Jowan acknowledges that what he does with the microchip implants falls under the field of biohacking.
However, he is keen to clarify the terminology in use. The word “hacking” or “hacker” is bandied around as a bit of a mainstream technical buzzword. He gives the example of the news platform Lifehacker as a mainstream use of the term. He prefers to distance his craft from the image of a hooded dude hacking bank accounts, cyber criminals, and virus creators.
“But when you take a gadget and use it for something else and mix it with another thing to make a completely different thing that’s a hack right and that’s what we’re doing here hacking we just taking stripping away the word hacking from that Cyberdyne hacker.”
On the extreme end of the piercing/implanting spectrum, there are Tim Cannon and Shaun Sarver from Grindhouse Wetware. They are pioneering the design and implementation of larger implants. Just for fun and giggles, they have created implantable LEDs that light up under the skin. Five LEDs light up when you place a magnet over the implant.
Jowan says that instead of LED lights, the implant could contain sensors which supply information about your body.
Jowan gives an example of biohacking in the form of Neil Harbisson. He was unable to see colour at all so he created this device that lets him hear colour by vibration instead.
Elon Musk is looking to develop retail biohacking with the neuro-link project. This will enable us to upload and download thoughts and probably in the future connect us with supercomputers.
When you go into the medical arena, to whom Jowan has chosen to stay parallel, he and his team keep things simple.
He wants to make this technology available for everyone. By open sourcing, anyone who wants to can use it, develop it, make it better and keep it growing.
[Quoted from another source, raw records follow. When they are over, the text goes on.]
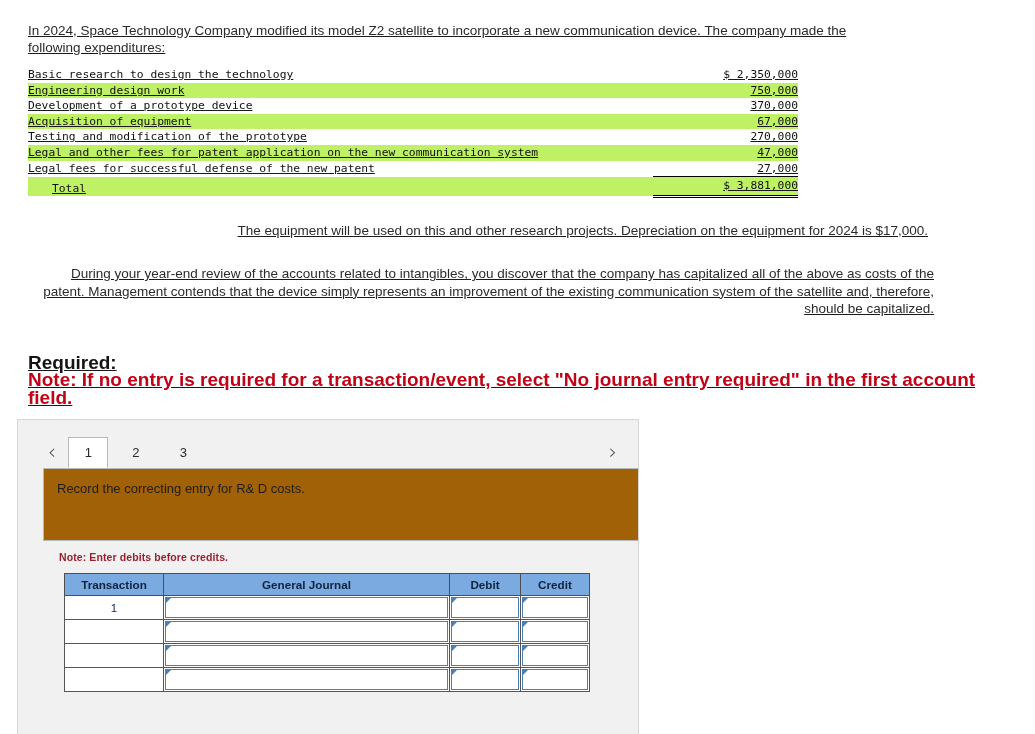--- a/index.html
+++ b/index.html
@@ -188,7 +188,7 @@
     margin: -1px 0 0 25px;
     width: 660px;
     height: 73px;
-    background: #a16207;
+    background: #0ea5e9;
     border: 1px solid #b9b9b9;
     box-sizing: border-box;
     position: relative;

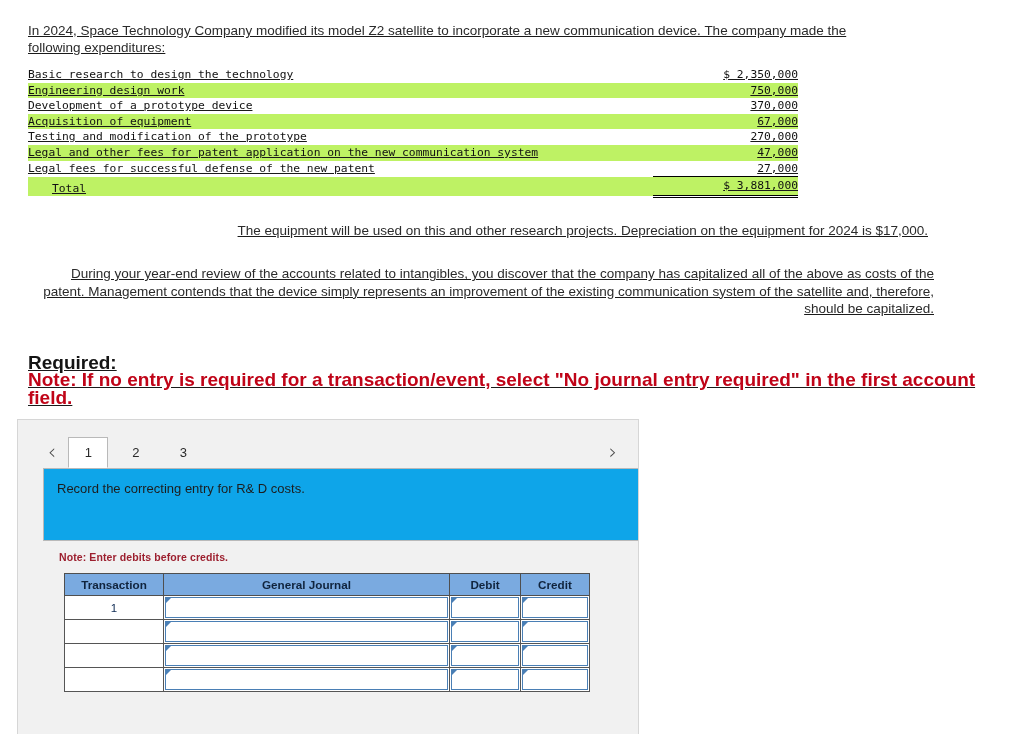--- a/index.html
+++ b/index.html
@@ -211,7 +211,7 @@
 
   
   .jt-wrap {
-    margin: 10px 0 0 46px;
+    margin: 10px 0 0 68px;
     width: 525px;
   }
   table.jt {

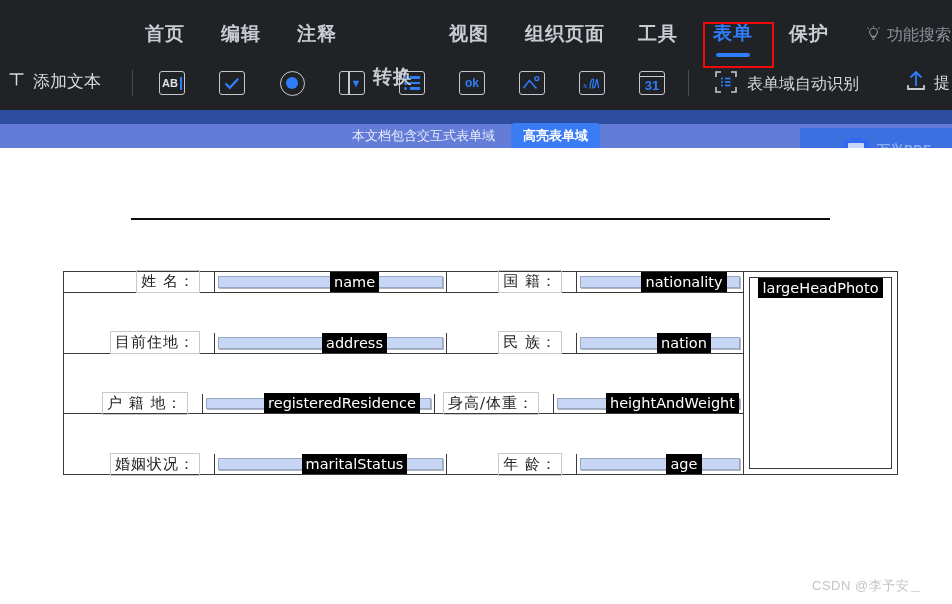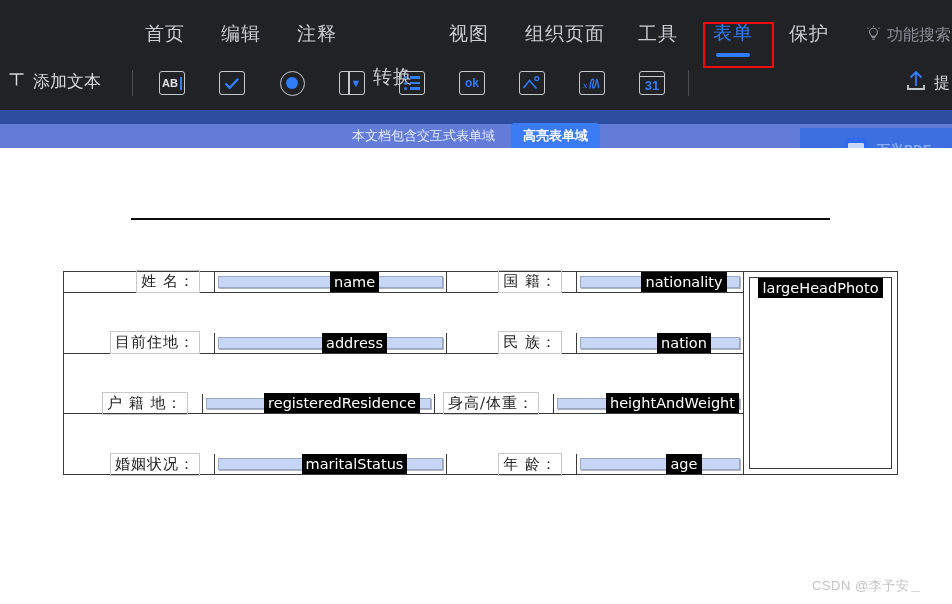--- a/index.html
+++ b/index.html
@@ -32,7 +32,7 @@
   }
   .menu-item {
     font-size: 19px;
-    font-weight: normal;
+    font-weight: bold;
     color: #c9ccd2;
     letter-spacing: 1px;
     padding: 0 0 0 0;

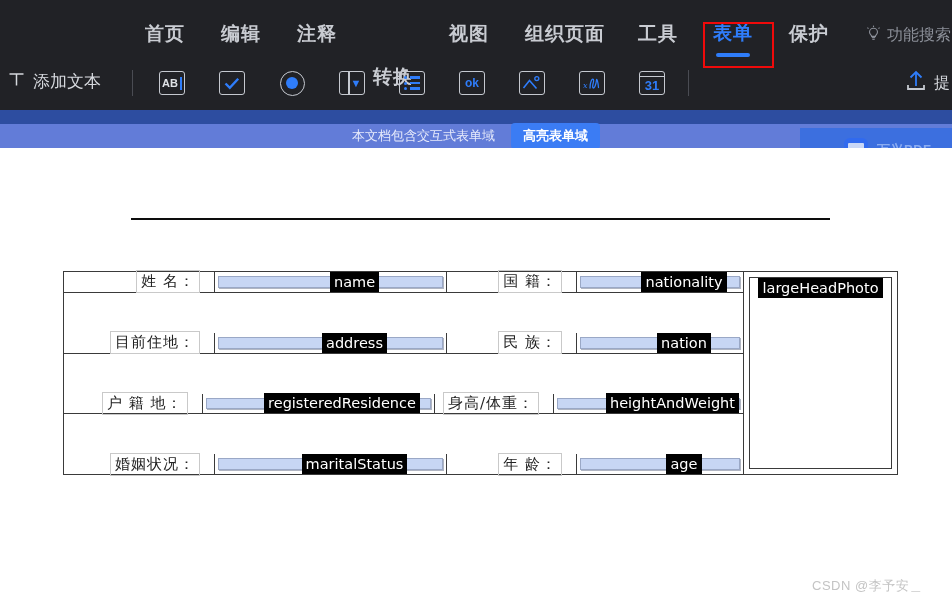--- a/index.html
+++ b/index.html
@@ -539,6 +539,23 @@
 
     <div class="tb-sep" style="left:688px;"></div>
 
+    <div class="tb-autorecog" style="left:714px;">
+      <span>
+        <svg width="24" height="24" viewBox="0 0 24 24">
+          <path d="M2 7 V2 H7" fill="none" stroke="#c5c9d0" stroke-width="1.6"></path>
+          <path d="M17 2 H22 V7" fill="none" stroke="#c5c9d0" stroke-width="1.6"></path>
+          <path d="M22 17 V22 H17" fill="none" stroke="#c5c9d0" stroke-width="1.6"></path>
+          <path d="M7 22 H2 V17" fill="none" stroke="#c5c9d0" stroke-width="1.6"></path>
+          <circle cx="8" cy="8.5" r="1.1" fill="#2f7dfa"></circle>
+          <circle cx="8" cy="12" r="1.1" fill="#2f7dfa"></circle>
+          <circle cx="8" cy="15.5" r="1.1" fill="#2f7dfa"></circle>
+          <line x1="11" y1="8.5" x2="16.5" y2="8.5" stroke="#2f7dfa" stroke-width="1.7"></line>
+          <line x1="11" y1="12" x2="16.5" y2="12" stroke="#2f7dfa" stroke-width="1.7"></line>
+          <line x1="11" y1="15.5" x2="16.5" y2="15.5" stroke="#2f7dfa" stroke-width="1.7"></line>
+        </svg>
+      </span>
+      <span>表单域自动识别</span>
+    </div>
 
     <div class="tb-submit" style="left:905px;">
       <span>

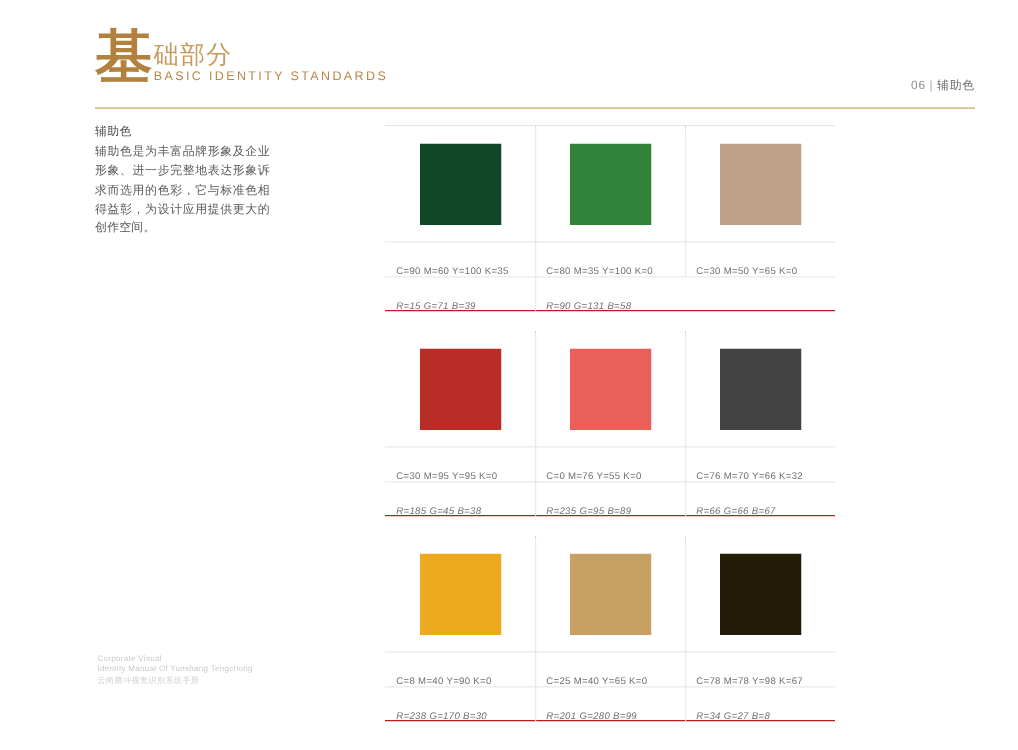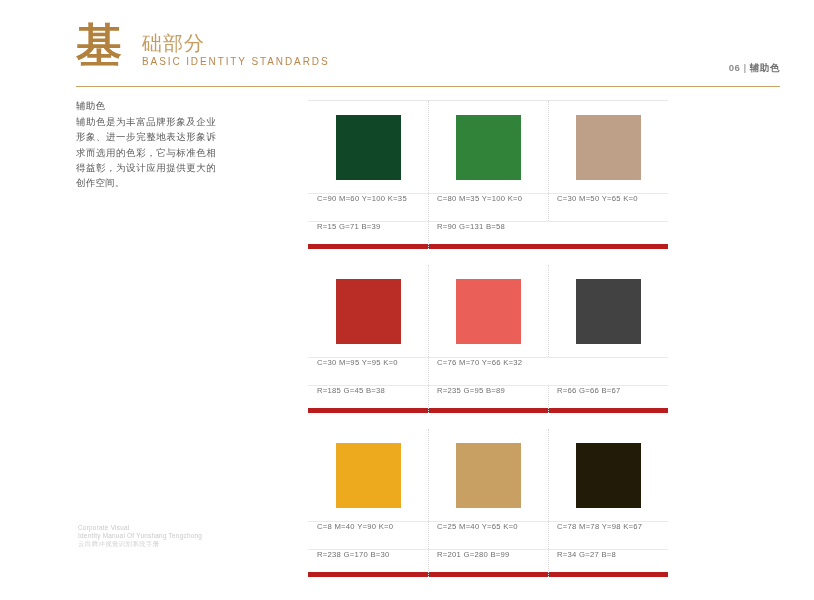--- a/index.html
+++ b/index.html
@@ -20,7 +20,7 @@
     font-size:46px; line-height:46px; font-weight:700;
     color:#b3813e; letter-spacing:0;
   }
-  .logo-right { margin-left:20px; padding-bottom:1px; }
+  .logo-right { margin-left:1px; padding-bottom:1px; }
   .logo-sub {
     font-family:"DejaVu Sans", sans-serif;
     font-size:20px; line-height:22px; color:#c79b5e; font-weight:400;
“Because if you don’t keep it easy to get amazing to have and easy to get rid of I think you’re doing it wrong.”
Potentially the implanted sensors could make seamless everyday interactions with a digital hyper-connected world.
Part of Jowan’s vision is to have the machine inside his body to be able to speak to him and tell him what’s up.
“Hey get something to drink buddy.”
“Get on the treadmill.”
“You gotta go biking.”
The commands your implant could give you are endless.
Together with a phone which basically is a part of us already, Jowan claims that we have got a perfect match.